Glickman Urological and Kidney Institute, Cleveland Clinic, Cleveland, OH.
Cleveland Clinic Lerner College of Medicine, Cleveland, OH.
Urology. 2022 Oct;168:137-142. doi: 10.1016/j.urology.2022.06.012. Epub 2022 Jun 28.
To compare pathologic and survival outcomes between primary muscle invasive (pMIBC) and secondary muscle invasive (sMIBC) bladder cancer patients who were treated with or without cisplatin-based neoadjuvant chemotherapy (NAC) followed by radical cystectomy (RC).
We reviewed cT2-T4/N0 MIBC patients at our institution between 2010-2019. pMIBC was defined as presenting with > cT2 disease on initial or restaging TURBT with no prior history of bladder cancer. sMIBC was defined as prior history of NMIBC that was treated with at least one induction course of BCG that progressed to MIBC. Outcomes analyzed included pathologic downstaging rates defined as <pT2/N0, pathologic complete response rates (pT0/N0), and survival outcomes (RFS, CSS, OS). Survival outcomes were analyzed using the Kaplan-Meier Method or Gray's test with log rank. Cox Proportional Hazards and semiparametric hazards models proposed by Fine and Gray were constructed to identify predictors of oncologic outcomes.

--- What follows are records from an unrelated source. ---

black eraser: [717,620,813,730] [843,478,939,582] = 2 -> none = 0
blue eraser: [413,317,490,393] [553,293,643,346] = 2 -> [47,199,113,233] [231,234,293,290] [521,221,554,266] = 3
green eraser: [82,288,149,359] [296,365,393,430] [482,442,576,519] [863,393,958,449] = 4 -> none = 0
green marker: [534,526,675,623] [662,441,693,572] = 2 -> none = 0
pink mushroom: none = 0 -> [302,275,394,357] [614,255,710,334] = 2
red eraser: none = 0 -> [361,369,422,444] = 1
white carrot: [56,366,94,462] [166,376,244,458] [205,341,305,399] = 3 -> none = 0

333 patients were included in the analysis (sMIBC: 48 vs pMIBC: 285). There were no differences in pathologic downstaging (sMIBC: 54% vs pMIBC: 51%, P = .67) or pathologic complete response (sMIBC: 33% vs pMIBC: 28, P = .46). Survival analysis showed no differences when patients were treated with NAC+RC in oncologic outcomes. On regression analysis, only >pT2 and N+ disease were predictors of poorer CSS and OS. Separate analysis of sMIBC patients whom underwent RC only (N = 61), demonstrated inferior oncologic outcomes to other cohorts (P < .01).
There were no differences in pathologic response or survival between pMIBC and sMIBC patients when managed with NAC and RC.

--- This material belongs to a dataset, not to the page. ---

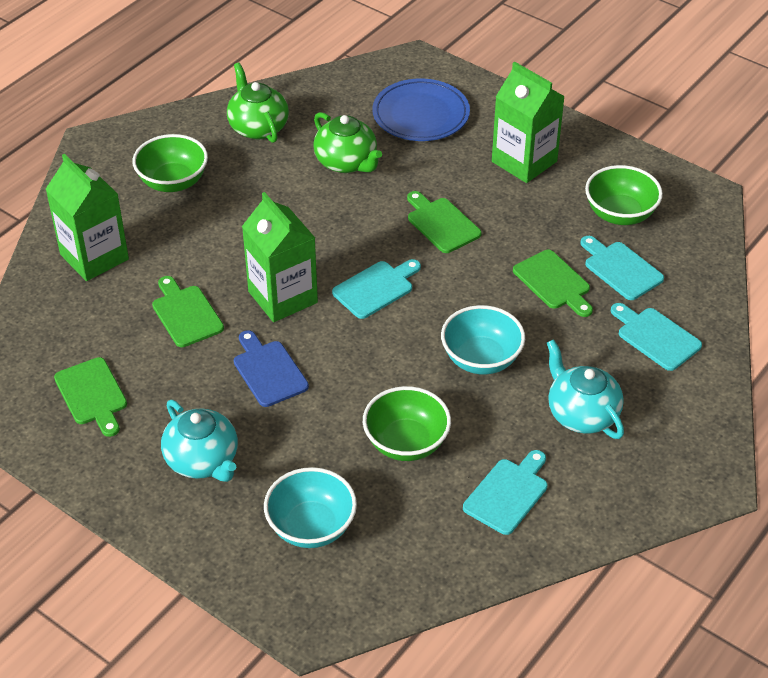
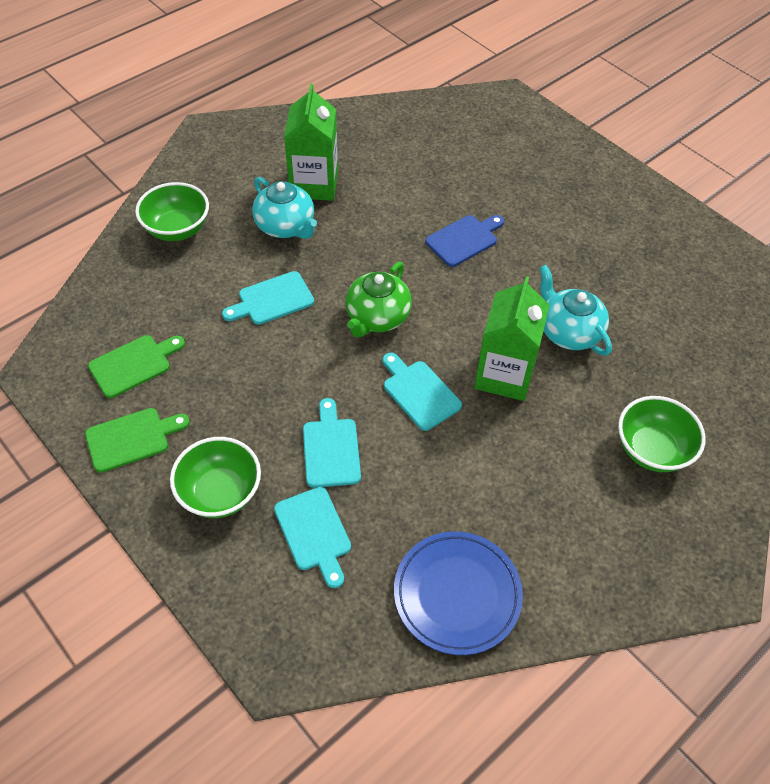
green carton: [46,154,129,281] [242,192,318,322] [492,61,565,183] = 3 -> [284,84,338,201] [474,276,550,401] = 2
green cutting board: [54,357,127,437] [152,276,224,347] [407,191,481,253] [513,250,593,317] = 4 -> [85,408,190,473] [88,335,185,398] = 2
green teapot: [227,63,289,143] [313,112,382,173] = 2 -> [345,262,412,338] = 1
turquoise bowl: [264,467,357,548] [441,305,525,374] = 2 -> none = 0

比较接受顺铂为基础的新辅助化疗(NAC)联合根治性膀胱切除术(RC)治疗的原发性肌层浸润性膀胱癌(pMIBC)和继发性肌层浸润性膀胱癌(sMIBC)患者的病理和生存结果。
我们回顾了 2010 年至 2019 年期间我院的 cT2-T4/N0 MIBC 患者。pMIBC 的定义为初始或重新分期 TURBT 时表现为>cT2 疾病,且无膀胱癌病史。sMIBC 的定义为既往接受过至少一次 BCG 诱导治疗的非肌层浸润性膀胱癌(NMIBC),进展为肌层浸润性膀胱癌。分析的结果包括病理降期率(定义为<pT2/N0)、病理完全缓解率(pT0/N0)和生存结果(RFS、CSS、OS)。使用 Kaplan-Meier 方法或 Gray 检验对数秩进行生存分析。构建 Cox 比例风险和 Fine 和 Gray 提出的半参数风险模型,以确定肿瘤学结果的预测因素。

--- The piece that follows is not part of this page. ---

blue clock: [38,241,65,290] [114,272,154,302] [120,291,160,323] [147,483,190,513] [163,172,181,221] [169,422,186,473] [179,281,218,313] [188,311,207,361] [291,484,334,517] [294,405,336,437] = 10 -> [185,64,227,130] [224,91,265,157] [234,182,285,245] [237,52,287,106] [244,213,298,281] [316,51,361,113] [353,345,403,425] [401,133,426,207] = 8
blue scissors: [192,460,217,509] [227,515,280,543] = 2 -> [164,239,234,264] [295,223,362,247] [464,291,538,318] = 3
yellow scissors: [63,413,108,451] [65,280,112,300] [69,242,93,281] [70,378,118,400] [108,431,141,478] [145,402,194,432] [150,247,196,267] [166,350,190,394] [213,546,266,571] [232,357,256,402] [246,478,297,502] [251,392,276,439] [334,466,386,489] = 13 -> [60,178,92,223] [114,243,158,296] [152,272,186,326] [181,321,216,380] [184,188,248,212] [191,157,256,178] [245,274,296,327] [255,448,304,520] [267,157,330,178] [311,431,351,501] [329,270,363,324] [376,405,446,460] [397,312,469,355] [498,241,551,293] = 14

共纳入 333 例患者进行分析(sMIBC:48 例,pMIBC:285 例)。两组患者在病理降期(sMIBC:54% vs pMIBC:51%,P=0.67)或病理完全缓解(sMIBC:33% vs pMIBC:28%,P=0.46)方面无差异。生存分析显示,接受 NAC+RC 治疗的患者在肿瘤学结果方面无差异。回归分析显示,仅>pT2 和 N+疾病是 CSS 和 OS 较差的预测因素。对仅接受 RC 治疗的 sMIBC 患者(N=61)进行单独分析,发现其肿瘤学结果较其他队列差(P<0.01)。
在接受 NAC 和 RC 治疗时,pMIBC 和 sMIBC 患者的病理反应和生存结果无差异。